Dicho todo esto, que no es fácil de condensar en un párrafo, ¿en qué punto estamos? Desde la tensa y nada ligera cumbre en Suiza entre Ucrania, la UE y EEUU, las cosas han cambiado en relación al plan de paz de 28 puntos acordados entre Washington y Moscú.
Vamos con los cambios clave tras la ‘entrada’ de la UE:
En paralelo, se edita el 7, que pretendía limitar vía Constitución de Ucrania y Estatutos de la OTAN que Kiev nunca podría ser miembro; ahora todo quedaría (como era antes) en manos de los 32 aliados atlánticos.
Seguimos con la OTAN. Si en el artículo 8 de los 28 se consagraba que la OTAN aceptaba no desplegar tropas en Ucrania, ahora se añade «no permanentemente en tiempos de paz», lo que deja la puerta abierta a que lo hagan miembros de la ‘Coalición de Voluntarios’ que no sean miembros OTAN. Sobre la mediación que marcaba el punto 4 de EEUU entre la OTAN y Rusia para evitar nuevos conflictos desaparece. Ahora el flujo será directo entre la alianza y el Kremlin.
En cuanto a la «reincorporación» de Rusia a la economía mundial tras tres años de ostracismo, como rezaba la propuesta nacida en Alaska, ahora sobre la mesa hay otra fórmula. Una reintegración, sí, pero «progresiva» y una vez acabada la guerra. Europa admite, en paralelo, que llegado ese momento, el país de Putin «será invitado de nuevo al G8», un antiguo deseo de Donald Trump nunca escondido.
Rusia dice ‘no’ a los cambios: por qué
En Moscú el mandato es claro. «No» a las modificaciones de Europa, tratando de deslegitimar el papel negociador de la Unión Europea. Con una diplomacia no habitual en el Kremlin, el asesor internacional Yuri Ushakov asegura que «a primera vista, el plan europeo no nos conviene«.
Mientras Putin intenta acercar más aún las posturas con su socio Recep Tayyip Erdogan en Turquía, desde el Gobierno consideran «bastante aceptables» algunos de los 28 puntos rechazados por Kiev y ahora matizados por EEUU.

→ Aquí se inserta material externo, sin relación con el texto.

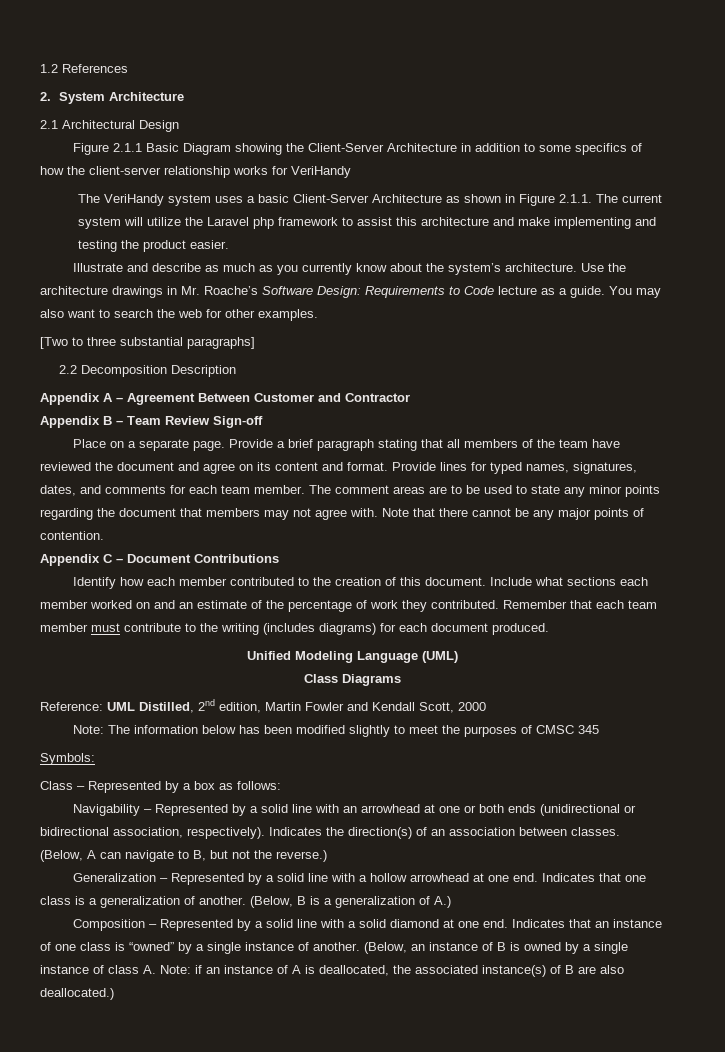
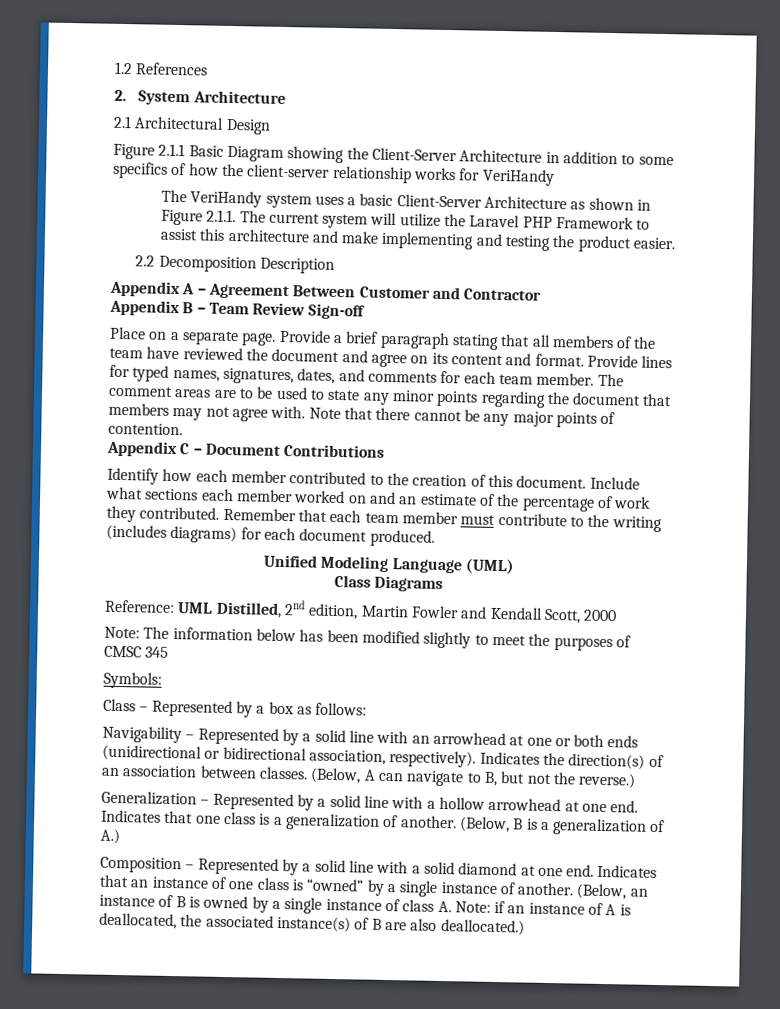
[252,217,338,229] php framework -> [522,216,635,230] PHP Framework
[73,263,627,275] [40,286,661,298] [40,309,318,321] [40,337,255,349] // Illustrate and describe as much as you currently know about the system’s architecture. Use the architecture drawings in Mr. Roache’s Software Design: Requirements to Code lecture as a guide. You may also want to search the web for other examples. // [Two to three substantial paragraphs] -> (676, 243) none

A juicio de Ushakov —esto es, a juicio de Putin— quedarse con media Ucrania es «bastante aceptable», pero impulsar un plan alternativo que no les permite quedarse con media Ucrania «no es constructivo de ningún modo»
Por ello, desde Moscú insiste en la necesidad y lo «lógico» de que se impulsen nuevas cumbres de trabajo bilaterales EEUU-Rusia para alinear un acuerdo final con los intereses del régimen de Putin, a espejo de los hecho en las últimas horas entre EEUU y Ucrania, más la UE, en Ginebra.